Work instructions> Please figure out how many lines in the material contain "xmlns", and give only that number.

Input data>
————————

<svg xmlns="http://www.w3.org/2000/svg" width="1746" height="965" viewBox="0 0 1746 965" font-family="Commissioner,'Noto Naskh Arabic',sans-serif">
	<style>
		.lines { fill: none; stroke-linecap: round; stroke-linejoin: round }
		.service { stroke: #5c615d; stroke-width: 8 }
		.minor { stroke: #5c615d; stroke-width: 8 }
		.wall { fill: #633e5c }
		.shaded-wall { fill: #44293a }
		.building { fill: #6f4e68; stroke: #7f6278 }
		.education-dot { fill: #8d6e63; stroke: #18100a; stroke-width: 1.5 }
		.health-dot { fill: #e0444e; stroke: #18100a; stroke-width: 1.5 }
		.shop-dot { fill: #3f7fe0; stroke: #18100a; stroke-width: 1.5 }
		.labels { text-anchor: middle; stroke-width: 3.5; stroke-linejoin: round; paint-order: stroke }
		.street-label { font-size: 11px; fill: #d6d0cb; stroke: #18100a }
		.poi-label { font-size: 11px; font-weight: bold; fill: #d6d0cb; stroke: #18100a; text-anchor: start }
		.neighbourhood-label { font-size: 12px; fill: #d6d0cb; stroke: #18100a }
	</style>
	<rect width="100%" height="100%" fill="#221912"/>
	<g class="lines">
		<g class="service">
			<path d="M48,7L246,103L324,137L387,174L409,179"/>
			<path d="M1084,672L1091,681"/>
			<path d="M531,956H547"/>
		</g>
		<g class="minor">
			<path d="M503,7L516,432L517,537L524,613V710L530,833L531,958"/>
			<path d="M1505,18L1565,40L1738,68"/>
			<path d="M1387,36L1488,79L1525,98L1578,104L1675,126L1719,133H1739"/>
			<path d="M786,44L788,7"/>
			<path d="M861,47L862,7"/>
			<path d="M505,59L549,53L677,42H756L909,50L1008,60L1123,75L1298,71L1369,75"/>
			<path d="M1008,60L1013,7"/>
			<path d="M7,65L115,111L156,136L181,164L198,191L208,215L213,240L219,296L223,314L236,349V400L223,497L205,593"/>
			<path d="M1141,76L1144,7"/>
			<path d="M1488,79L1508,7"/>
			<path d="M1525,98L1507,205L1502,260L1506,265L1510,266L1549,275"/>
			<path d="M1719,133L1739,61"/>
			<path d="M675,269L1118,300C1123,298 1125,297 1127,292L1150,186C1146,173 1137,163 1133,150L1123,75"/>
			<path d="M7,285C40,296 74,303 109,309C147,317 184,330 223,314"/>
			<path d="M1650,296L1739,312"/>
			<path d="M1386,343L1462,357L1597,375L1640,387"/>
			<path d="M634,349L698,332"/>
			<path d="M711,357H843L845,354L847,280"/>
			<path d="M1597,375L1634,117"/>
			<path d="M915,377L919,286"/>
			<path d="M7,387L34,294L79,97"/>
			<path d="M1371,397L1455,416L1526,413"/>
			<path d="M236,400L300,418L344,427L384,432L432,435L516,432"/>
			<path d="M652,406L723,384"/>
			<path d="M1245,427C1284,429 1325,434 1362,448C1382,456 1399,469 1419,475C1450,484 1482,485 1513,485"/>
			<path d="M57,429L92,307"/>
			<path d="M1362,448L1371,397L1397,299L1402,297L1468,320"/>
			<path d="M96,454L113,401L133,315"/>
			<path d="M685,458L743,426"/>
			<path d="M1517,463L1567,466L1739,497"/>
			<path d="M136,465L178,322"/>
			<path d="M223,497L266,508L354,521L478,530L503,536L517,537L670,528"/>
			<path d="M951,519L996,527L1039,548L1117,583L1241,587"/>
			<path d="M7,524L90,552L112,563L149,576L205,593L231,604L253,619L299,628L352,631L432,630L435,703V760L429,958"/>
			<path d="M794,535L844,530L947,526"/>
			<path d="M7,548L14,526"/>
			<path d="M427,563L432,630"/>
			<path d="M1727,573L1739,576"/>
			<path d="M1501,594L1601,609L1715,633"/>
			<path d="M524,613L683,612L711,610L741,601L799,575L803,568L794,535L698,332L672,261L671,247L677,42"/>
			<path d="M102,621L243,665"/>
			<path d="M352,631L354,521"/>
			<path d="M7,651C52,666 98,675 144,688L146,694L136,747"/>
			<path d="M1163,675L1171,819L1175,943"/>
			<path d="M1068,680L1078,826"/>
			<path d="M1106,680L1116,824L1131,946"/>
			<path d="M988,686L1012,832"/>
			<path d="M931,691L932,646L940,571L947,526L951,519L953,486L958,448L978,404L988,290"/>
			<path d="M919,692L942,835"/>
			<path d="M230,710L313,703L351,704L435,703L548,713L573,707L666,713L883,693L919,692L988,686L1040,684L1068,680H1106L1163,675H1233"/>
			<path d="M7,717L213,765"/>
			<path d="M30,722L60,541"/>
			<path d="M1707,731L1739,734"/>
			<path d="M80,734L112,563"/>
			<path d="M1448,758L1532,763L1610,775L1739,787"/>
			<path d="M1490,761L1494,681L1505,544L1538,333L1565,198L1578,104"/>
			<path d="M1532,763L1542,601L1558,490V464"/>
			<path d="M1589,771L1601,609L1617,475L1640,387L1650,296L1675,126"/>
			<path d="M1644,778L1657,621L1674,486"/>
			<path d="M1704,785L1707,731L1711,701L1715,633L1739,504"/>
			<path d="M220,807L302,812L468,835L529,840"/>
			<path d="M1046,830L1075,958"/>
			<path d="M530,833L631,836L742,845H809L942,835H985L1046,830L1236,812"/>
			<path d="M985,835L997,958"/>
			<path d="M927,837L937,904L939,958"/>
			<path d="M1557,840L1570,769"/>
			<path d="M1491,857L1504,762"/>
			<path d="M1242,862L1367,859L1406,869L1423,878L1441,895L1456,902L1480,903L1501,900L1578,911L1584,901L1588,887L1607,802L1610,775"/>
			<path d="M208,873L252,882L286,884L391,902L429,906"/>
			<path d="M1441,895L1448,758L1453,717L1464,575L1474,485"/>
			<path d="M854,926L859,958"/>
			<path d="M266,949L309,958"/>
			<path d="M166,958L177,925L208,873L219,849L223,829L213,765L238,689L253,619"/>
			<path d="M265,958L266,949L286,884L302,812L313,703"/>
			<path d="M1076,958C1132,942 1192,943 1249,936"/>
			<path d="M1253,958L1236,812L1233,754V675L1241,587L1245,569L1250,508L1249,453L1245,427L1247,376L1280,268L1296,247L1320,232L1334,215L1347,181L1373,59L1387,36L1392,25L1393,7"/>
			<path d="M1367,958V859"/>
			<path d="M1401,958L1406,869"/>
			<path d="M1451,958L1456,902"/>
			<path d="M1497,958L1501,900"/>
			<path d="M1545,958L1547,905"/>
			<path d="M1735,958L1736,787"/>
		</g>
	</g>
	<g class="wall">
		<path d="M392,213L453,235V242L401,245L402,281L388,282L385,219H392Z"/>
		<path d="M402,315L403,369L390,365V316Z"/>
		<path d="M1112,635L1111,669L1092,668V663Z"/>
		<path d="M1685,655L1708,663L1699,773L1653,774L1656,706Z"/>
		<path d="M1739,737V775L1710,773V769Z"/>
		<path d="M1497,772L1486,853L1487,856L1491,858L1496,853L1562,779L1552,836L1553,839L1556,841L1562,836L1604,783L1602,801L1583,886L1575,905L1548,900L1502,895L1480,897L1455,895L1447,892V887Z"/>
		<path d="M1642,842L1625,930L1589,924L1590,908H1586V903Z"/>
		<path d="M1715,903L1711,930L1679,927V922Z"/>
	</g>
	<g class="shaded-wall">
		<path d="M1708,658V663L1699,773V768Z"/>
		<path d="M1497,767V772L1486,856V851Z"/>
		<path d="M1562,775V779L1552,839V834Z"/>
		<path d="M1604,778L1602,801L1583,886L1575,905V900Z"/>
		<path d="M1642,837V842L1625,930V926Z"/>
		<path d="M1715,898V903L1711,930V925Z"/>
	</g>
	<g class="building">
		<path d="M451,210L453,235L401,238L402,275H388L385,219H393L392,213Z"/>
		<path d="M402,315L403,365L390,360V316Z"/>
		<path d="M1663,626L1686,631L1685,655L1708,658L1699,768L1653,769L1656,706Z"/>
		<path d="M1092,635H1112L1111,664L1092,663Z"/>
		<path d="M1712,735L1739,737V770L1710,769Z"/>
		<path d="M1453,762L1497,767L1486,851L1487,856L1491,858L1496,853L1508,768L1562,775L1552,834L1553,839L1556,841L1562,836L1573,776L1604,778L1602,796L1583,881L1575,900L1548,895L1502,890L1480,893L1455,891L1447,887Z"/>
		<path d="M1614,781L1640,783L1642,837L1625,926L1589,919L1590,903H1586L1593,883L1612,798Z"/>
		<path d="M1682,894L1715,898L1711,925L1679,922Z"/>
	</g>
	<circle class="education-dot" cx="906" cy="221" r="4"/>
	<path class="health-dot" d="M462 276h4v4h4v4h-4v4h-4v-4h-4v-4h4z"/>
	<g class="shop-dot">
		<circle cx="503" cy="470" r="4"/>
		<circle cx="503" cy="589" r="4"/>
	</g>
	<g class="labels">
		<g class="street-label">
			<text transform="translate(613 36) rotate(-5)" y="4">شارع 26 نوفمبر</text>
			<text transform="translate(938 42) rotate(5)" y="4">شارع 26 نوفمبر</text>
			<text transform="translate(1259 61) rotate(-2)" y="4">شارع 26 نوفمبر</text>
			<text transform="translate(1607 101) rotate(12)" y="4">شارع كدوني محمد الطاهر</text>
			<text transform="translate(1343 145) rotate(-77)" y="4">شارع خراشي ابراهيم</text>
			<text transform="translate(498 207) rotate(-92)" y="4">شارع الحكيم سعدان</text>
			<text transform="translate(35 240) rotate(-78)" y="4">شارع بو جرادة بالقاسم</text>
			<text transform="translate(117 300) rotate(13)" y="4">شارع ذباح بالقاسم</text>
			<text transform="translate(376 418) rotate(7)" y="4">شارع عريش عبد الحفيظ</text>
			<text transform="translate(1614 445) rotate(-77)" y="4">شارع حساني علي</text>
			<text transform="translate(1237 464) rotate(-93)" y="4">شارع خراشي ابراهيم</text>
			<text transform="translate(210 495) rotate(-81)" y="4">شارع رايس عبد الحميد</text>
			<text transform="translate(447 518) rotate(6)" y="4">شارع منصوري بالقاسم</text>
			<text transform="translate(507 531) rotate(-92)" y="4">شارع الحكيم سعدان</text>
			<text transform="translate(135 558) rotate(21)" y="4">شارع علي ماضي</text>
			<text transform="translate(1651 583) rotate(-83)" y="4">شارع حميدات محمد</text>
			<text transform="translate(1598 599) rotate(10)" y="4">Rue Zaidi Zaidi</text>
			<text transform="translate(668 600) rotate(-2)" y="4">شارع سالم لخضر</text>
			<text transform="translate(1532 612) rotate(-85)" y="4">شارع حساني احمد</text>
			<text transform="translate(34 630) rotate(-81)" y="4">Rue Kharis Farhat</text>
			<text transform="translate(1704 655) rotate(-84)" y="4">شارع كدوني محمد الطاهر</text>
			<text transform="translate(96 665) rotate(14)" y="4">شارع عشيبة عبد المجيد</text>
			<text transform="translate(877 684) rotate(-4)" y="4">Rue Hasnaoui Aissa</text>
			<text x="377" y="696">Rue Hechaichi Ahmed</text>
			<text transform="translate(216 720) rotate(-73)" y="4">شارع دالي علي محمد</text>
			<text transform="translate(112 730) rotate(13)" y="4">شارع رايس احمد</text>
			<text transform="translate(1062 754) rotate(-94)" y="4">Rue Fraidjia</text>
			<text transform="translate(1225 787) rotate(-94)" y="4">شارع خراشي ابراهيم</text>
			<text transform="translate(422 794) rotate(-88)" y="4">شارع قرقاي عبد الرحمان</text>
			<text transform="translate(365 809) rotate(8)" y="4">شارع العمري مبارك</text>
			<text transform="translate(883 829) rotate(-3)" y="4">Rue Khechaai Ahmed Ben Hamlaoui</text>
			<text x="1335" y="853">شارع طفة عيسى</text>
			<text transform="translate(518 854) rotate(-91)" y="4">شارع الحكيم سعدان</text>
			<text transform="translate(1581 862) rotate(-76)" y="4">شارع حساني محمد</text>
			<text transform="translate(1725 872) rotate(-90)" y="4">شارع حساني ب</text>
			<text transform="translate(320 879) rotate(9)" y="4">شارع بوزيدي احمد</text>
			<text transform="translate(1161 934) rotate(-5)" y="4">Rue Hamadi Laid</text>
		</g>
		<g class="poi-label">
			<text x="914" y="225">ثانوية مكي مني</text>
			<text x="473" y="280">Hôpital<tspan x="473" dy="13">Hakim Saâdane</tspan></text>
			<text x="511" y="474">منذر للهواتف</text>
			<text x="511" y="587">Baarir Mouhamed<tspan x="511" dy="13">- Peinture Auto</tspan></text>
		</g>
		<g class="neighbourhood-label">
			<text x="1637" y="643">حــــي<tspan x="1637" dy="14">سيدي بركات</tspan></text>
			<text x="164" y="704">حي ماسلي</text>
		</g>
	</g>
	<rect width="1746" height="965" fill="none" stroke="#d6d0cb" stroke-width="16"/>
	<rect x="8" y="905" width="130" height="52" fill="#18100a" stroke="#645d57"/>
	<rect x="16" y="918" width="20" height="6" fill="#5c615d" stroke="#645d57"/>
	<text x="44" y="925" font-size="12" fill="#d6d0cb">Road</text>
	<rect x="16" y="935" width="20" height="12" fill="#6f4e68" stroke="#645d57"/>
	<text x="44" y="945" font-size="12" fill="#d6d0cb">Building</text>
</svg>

————————

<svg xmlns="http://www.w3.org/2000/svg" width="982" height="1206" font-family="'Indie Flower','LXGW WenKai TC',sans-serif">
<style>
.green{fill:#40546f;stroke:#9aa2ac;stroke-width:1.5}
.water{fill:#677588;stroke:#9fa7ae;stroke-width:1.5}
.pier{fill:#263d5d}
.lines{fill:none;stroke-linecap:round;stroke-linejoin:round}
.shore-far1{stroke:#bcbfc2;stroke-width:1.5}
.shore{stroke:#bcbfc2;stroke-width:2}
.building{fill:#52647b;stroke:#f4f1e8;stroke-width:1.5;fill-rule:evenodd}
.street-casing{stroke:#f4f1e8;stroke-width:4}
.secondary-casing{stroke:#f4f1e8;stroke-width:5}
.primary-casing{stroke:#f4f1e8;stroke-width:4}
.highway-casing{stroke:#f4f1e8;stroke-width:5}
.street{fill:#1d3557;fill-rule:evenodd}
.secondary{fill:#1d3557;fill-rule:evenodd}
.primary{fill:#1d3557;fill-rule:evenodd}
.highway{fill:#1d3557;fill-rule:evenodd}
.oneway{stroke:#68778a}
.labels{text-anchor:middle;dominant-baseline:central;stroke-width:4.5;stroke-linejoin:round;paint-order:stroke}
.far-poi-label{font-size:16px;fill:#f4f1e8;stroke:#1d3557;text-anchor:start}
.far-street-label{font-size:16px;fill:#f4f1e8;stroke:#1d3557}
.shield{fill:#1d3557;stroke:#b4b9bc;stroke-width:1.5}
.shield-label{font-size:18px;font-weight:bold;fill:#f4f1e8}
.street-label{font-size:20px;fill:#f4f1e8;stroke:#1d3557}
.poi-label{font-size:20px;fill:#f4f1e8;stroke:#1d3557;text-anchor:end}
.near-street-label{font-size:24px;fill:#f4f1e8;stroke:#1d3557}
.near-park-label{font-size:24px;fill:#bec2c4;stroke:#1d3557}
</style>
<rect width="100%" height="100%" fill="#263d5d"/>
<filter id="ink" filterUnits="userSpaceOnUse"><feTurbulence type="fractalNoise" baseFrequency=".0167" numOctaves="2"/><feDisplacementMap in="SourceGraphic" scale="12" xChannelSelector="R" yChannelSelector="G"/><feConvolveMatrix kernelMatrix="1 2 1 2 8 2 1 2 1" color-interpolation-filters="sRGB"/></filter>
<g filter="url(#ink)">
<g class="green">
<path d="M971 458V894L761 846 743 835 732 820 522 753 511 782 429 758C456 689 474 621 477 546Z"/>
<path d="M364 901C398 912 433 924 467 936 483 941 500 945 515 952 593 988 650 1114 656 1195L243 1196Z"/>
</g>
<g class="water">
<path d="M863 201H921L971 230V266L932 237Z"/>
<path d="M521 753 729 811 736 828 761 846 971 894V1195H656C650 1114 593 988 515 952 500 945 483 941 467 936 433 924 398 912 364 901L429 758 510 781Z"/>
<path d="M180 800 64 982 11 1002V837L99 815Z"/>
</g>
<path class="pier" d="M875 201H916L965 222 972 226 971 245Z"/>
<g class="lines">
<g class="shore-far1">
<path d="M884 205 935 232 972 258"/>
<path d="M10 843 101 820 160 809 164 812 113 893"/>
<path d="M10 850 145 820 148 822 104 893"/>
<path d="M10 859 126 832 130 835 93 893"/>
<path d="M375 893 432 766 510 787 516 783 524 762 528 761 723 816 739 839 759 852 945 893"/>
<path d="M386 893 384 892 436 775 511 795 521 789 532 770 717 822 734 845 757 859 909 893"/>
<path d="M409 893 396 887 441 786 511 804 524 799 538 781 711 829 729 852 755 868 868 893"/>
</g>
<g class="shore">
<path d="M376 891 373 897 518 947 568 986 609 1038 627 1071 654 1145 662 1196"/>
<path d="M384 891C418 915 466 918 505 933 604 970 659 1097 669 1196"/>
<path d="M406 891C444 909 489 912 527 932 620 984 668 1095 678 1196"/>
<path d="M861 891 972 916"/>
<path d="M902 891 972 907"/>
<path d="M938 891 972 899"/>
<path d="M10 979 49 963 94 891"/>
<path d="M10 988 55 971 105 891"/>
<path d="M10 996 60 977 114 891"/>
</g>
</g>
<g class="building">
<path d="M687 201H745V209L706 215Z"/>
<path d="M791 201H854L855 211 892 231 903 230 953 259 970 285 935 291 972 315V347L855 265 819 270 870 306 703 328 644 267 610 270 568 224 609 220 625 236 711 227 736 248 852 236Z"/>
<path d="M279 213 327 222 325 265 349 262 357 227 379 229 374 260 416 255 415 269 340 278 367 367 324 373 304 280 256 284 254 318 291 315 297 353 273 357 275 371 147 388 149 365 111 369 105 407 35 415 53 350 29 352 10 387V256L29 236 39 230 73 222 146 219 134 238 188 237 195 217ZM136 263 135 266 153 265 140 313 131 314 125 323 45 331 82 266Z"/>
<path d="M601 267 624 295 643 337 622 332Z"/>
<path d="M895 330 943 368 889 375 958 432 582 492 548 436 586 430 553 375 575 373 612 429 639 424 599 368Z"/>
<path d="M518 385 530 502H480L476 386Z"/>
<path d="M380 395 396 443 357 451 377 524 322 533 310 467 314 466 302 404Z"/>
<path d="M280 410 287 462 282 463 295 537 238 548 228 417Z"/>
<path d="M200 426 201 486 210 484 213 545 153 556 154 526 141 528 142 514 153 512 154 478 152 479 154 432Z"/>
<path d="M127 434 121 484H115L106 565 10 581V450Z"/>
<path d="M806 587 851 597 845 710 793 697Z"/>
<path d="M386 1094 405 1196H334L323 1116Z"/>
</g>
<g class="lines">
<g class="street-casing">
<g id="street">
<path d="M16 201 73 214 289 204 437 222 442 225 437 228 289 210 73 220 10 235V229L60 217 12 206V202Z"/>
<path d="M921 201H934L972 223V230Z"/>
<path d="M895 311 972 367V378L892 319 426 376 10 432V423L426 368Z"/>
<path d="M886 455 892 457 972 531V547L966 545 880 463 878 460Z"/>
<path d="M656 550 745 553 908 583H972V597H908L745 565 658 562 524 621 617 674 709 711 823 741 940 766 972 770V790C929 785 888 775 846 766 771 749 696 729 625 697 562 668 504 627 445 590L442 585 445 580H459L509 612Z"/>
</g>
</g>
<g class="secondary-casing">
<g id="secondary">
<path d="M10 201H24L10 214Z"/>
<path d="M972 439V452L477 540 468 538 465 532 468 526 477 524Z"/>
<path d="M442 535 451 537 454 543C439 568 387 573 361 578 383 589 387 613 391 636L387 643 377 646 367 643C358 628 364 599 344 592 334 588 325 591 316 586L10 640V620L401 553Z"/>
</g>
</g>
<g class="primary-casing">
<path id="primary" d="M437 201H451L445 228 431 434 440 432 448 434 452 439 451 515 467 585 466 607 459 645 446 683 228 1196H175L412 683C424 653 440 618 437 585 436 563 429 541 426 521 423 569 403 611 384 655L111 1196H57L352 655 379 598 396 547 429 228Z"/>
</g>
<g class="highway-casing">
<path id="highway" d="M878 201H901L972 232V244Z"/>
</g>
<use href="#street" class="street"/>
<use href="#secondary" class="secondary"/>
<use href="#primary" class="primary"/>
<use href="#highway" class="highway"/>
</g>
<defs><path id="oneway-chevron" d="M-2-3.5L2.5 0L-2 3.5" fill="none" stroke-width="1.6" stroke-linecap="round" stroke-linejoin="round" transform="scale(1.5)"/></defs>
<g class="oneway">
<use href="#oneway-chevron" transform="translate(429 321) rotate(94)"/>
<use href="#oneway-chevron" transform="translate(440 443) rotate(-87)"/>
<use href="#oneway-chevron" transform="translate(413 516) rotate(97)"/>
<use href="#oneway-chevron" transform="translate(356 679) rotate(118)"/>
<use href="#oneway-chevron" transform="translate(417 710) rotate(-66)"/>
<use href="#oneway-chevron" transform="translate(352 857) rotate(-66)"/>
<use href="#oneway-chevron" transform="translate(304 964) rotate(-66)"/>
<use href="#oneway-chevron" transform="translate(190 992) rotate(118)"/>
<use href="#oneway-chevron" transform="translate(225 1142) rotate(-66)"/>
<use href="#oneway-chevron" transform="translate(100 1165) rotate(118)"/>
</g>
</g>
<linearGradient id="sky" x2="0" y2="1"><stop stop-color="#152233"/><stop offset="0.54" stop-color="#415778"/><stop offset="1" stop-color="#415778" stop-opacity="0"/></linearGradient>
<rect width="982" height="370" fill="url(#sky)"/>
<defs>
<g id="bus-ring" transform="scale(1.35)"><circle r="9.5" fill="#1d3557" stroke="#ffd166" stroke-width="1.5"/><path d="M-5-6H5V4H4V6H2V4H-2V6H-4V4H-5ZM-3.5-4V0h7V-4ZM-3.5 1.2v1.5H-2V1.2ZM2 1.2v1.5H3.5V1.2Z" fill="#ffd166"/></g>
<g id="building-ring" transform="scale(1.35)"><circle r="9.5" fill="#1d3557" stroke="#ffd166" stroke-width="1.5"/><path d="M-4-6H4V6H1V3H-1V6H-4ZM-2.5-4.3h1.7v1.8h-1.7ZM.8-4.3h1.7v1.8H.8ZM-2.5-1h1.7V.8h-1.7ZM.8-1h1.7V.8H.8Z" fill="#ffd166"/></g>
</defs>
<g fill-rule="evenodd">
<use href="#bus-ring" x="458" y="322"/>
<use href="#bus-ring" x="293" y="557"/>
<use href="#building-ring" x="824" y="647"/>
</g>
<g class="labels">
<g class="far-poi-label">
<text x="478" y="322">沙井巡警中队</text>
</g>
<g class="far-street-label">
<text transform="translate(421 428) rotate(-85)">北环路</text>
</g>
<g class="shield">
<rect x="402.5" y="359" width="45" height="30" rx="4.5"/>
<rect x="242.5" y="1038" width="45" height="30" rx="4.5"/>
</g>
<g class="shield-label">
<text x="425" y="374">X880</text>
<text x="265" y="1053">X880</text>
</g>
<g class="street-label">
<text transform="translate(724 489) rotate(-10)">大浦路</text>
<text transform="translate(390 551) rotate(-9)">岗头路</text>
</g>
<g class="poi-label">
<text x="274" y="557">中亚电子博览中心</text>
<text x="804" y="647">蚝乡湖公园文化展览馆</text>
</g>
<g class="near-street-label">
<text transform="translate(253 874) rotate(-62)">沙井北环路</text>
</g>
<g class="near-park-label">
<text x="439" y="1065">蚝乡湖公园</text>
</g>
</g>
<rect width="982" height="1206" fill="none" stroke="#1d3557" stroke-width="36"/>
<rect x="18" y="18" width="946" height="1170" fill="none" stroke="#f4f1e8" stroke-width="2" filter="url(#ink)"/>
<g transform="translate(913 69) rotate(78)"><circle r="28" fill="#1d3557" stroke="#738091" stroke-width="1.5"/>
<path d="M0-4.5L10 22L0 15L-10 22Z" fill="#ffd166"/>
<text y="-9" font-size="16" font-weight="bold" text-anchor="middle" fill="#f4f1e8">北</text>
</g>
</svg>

————————

Result for this exercise> 2